Su retórica continúa inflamada, algo comprensible en un hombre que ha vivido en su carne los estragos de la división geopolítica, moral y bélica del mundo en que ha habitado por casi cien años. Su crítica abierta fue vista como un giro cismático dentro del inestable cónclave de izquierdistas que es Syriza, mixtura de trostkistas, maoístas, moderados, socialistas desencantados del PASOK, anarquistas, anticapitalistas y nacionalistas. Glezos emerge como una figura con halo mítico en todo este maremagno; su voz sigue siendo escuchada y respetada, aunque su influencia real parece minúscula. Un mapa de Paros, la isla de su madre, cuelga en su casa junto a un póster de la URSS y otro de la ecumene, el mundo antiguo de Estrabón; lo bendicen las vecinas de Apiranthos por la calle, dice el periodista del Financial Times que fue a verlo el verano pasado, encomendándoselo a la Virgen María. En 2012 se enfrentó a palos con un antidisturbios, en Atenas, en una manifestación.

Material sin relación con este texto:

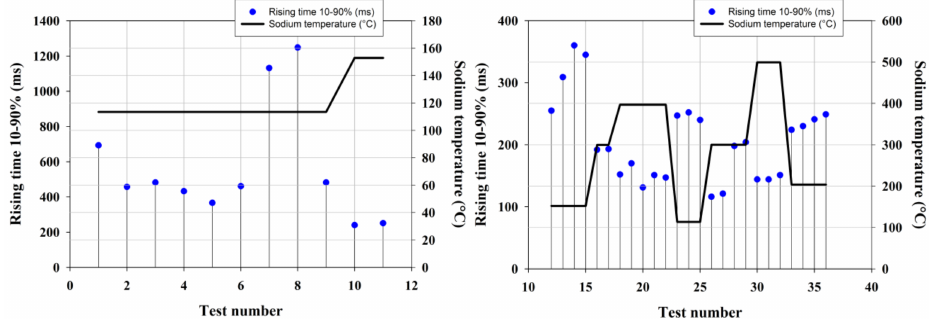
Figure 15. Analysis of regenerated FBG-based optical fiber temperature probe response time during immersion in liquid sodium heated at different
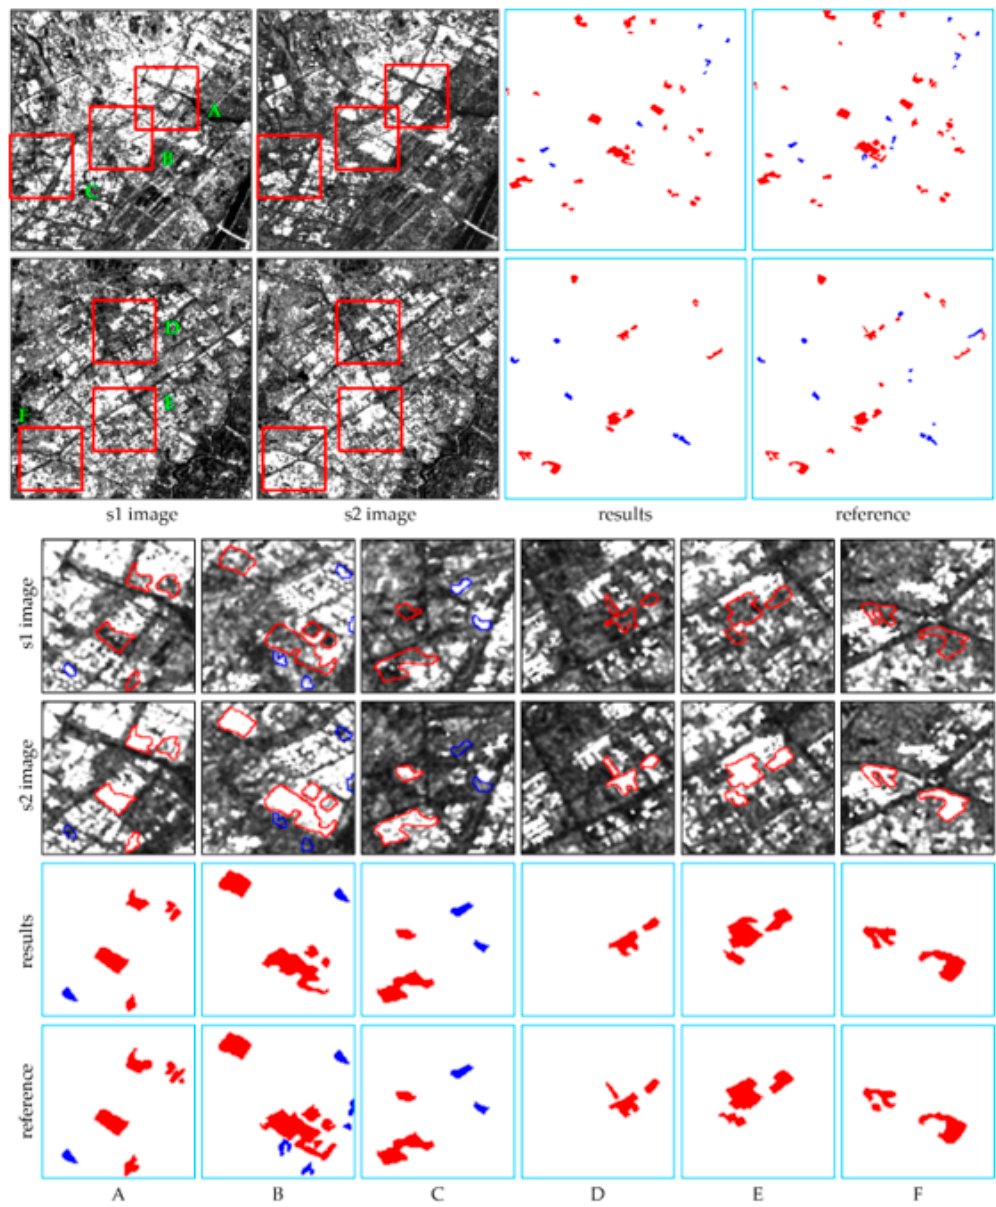
Figure 7. The building change results at Pukou District and Chunxi Town from 16 March 2017 to 22 January 2018. Pixels in red indicate newly constructed buildings and pixels in blue indicate removed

La imagen dio la vuelta al mundo. El sentido de la lealtad y el recuerdo parecen acendrados en él: rememora la virtud y el sacrificio de sus compañeros muertos durante la ocupación nazi, e hizo de ellos leitmotiv de algunos de los más celebrados discursos durante la campaña electoral que terminó con Tsipras y Syriza en el Gobierno griego, en enero de 2015.
«Antes de cada acto de resistencia, mis amigos y yo nos jurábamos que si alguno de nosotros moría, los otros nunca lo olvidarían. Si alguno de nosotros caminaba por el bosque y oía el viento entre las hojas de los árboles, también lo oía por los demás. Cuando estoy en la playa y escucho las olas rompiendo en las rocas, las escucho por cada uno de ellos. Cuando bebo vino, lo saboreo en su nombre».